» Directions
Check each line of the material that follows, and copy those holding the string "Display".

» Record set

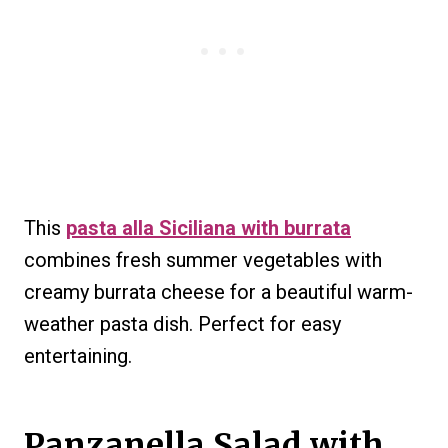
This
pasta alla Siciliana with burrata
combines fresh summer vegetables with
creamy burrata cheese for a beautiful warm-
weather pasta dish. Perfect for easy
entertaining.
Panzanella Salad with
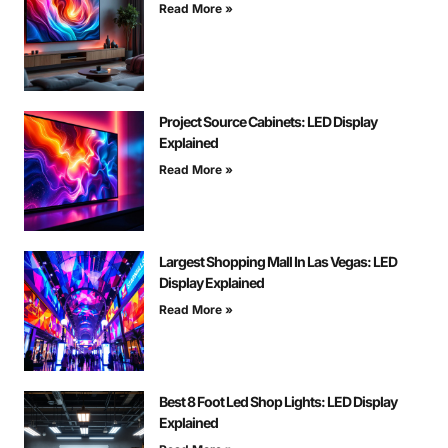
Read More »
Project Source Cabinets: LED Display
Explained
Read More »
Largest Shopping Mall In Las Vegas: LED
Display Explained
Read More »
Best 8 Foot Led Shop Lights: LED Display
Explained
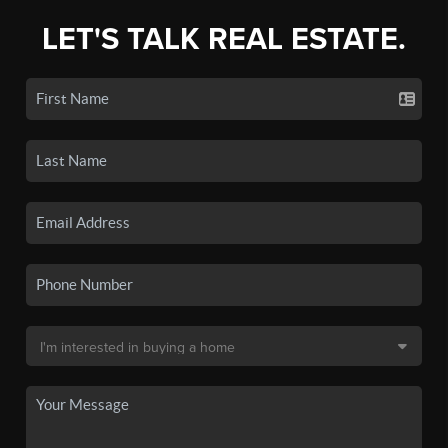
LET'S TALK REAL ESTATE.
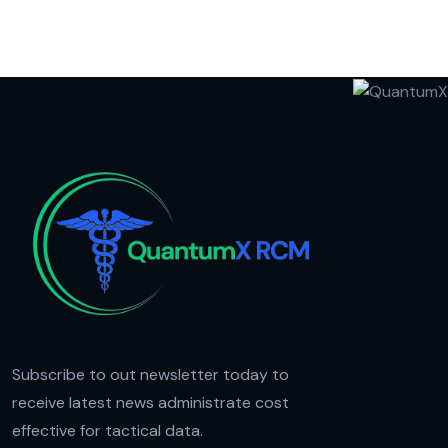
Subscribe to out newsletter today to
receive latest news administrate cost
effective for tactical data.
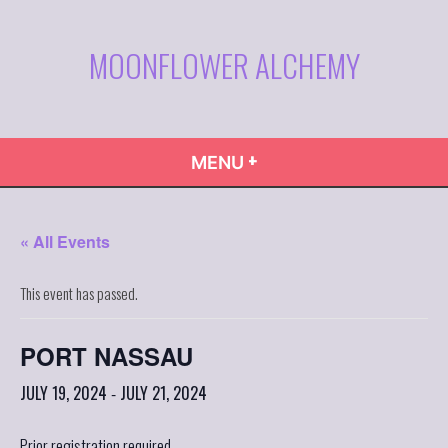
Skip
to
MOONFLOWER ALCHEMY
content
+
EXPANDED
COLLAPSED
MENU
« All Events
This event has passed.
PORT NASSAU
JULY 19, 2024
JULY 21, 2024
-
Prior registration required.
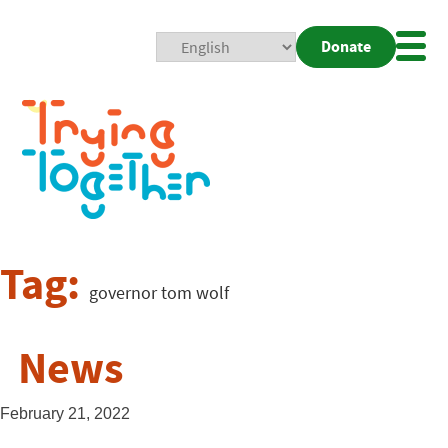
Donate
Mobi
Nav
Togg
Tag:
governor tom wolf
News
February 21, 2022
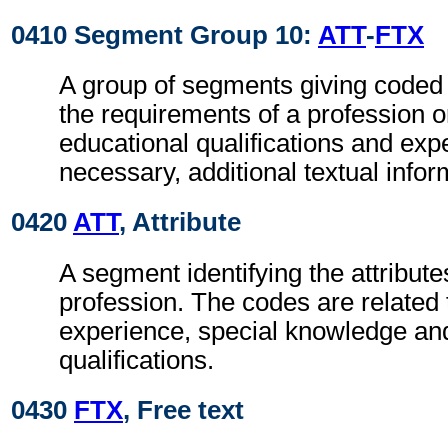
0410 Segment Group 10:
ATT
-
FTX
A group of segments giving coded 
the requirements of a profession o
educational qualifications and ex
necessary, additional textual infor
0420
ATT
, Attribute
A segment identifying the attributes
profession. The codes are related 
experience, special knowledge an
qualifications.
0430
FTX
, Free text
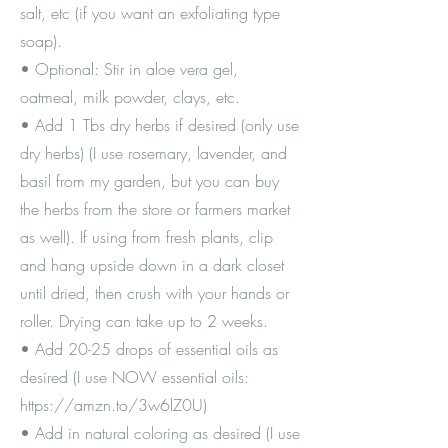
salt, etc (if you want an exfoliating type
soap).
• Optional: Stir in aloe vera gel,
oatmeal, milk powder, clays, etc.
• Add 1 Tbs dry herbs if desired (only use
dry herbs) (I use rosemary, lavender, and
basil from my garden, but you can buy
the herbs from the store or farmers market
as well). If using from fresh plants, clip
and hang upside down in a dark closet
until dried, then crush with your hands or
roller. Drying can take up to 2 weeks.
• Add 20-25 drops of essential oils as
desired (I use NOW essential oils:
https://amzn.to/3w6lZ0U)
• Add in natural coloring as desired (I use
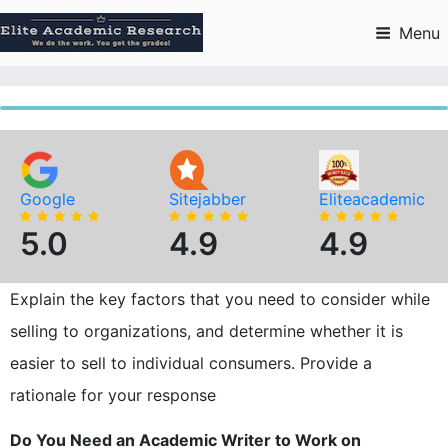
Skip
to
Menu
content
Google
Sitejabber
Eliteacademic
5.0
4.9
4.9
Explain the key factors that you need to consider while
selling to organizations, and determine whether it is
easier to sell to individual consumers. Provide a
rationale for your response
Do You Need an Academic Writer to Work on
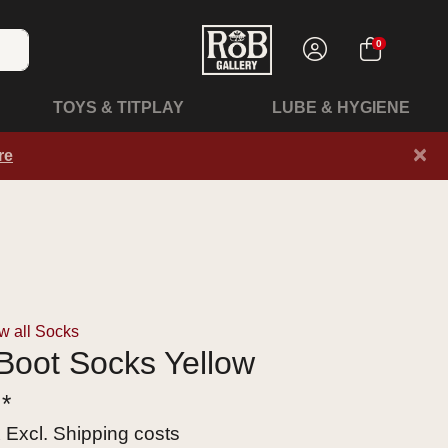
0
TOYS & TITPLAY
LUBE & HYGIENE
×
re
w all Socks
Boot Socks Yellow
 *
x Excl.
Shipping costs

» Exercise answer
Project Source Cabinets: LED Display
Display Explained
Best 8 Foot Led Shop Lights: LED Display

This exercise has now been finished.